In Table 6 we can see that first method has performance similar to ensemble of neural networks, but outperformed their SVR. Difference is that in our method SVR is optimized using FA and SVR from [11] does not seem to be optimized. Also we did not use same features. That might have caused better performance.

We can see that second method performed worse than first method. This probably happened because we had to change the application of second method due to high computational complexity of SVR. Instead of optimizing for various numbers of weather classes, models were only trained with optimal parameters obtained from the first method on the same data. Then we optimized models for best number of weather classes. As a result the optimal number of weather classes might not have been used. Another reason might be that models were not optimized enough to perform better.

7 Conclusion

In this paper, we proposed approach to prediction of PV power based on classifying samples into different weather classes and using FA to optimize model for each weather class.

We compared this approach to single SVR model optimized on entire training data set. Experiments show that our approach tends to decrease MAE compared to single model. We also compared our methods with [11]. We achieved similar accuracy with both of our methods, however the second method performed worse than expected. This is probably caused by the fact that we did not utilize FA optimization fully when comparing with [11]. From this and comparison of optimized and unoptimized single SVR model we conclude that optimization has visible impact on accuracy of predictions and we recommend using it.
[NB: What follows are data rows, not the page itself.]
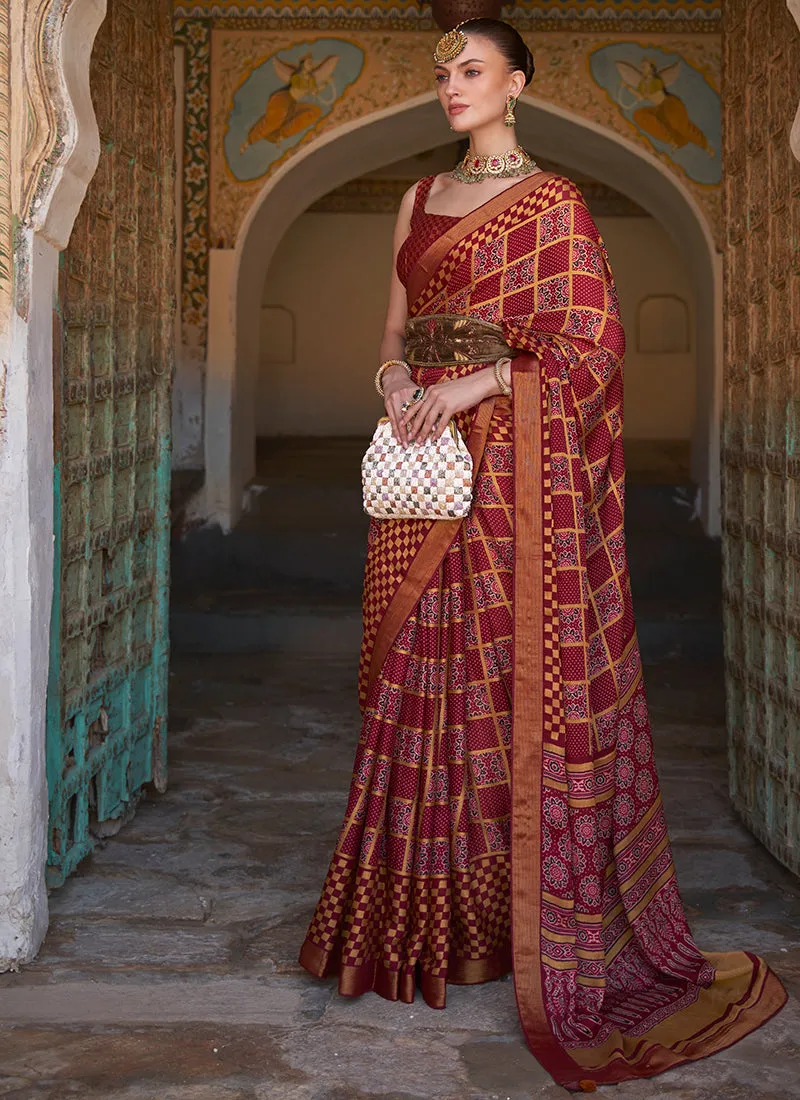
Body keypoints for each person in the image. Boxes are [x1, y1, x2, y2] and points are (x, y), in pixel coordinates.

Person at [298, 17, 786, 1090]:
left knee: (501, 680)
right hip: (418, 471)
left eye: (469, 71)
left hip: (514, 477)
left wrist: (479, 385)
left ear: (516, 82)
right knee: (410, 678)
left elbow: (591, 346)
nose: (448, 87)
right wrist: (393, 386)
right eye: (439, 73)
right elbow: (391, 337)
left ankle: (519, 923)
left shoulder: (555, 204)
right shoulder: (416, 200)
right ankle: (418, 922)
Our approach has proven to have potential, however it still needs improvements. It might be improved by changing merging of weather classes from one large class into several smaller classes to avoid the problem of merging of two too different classes. Also optimization of classifier could result in more accurate assignment to classes and therefore better performance.

In the future we might also try different optimization algorithms to compare them with FA, however we do not expect any significant improvements from using different optimization algorithm.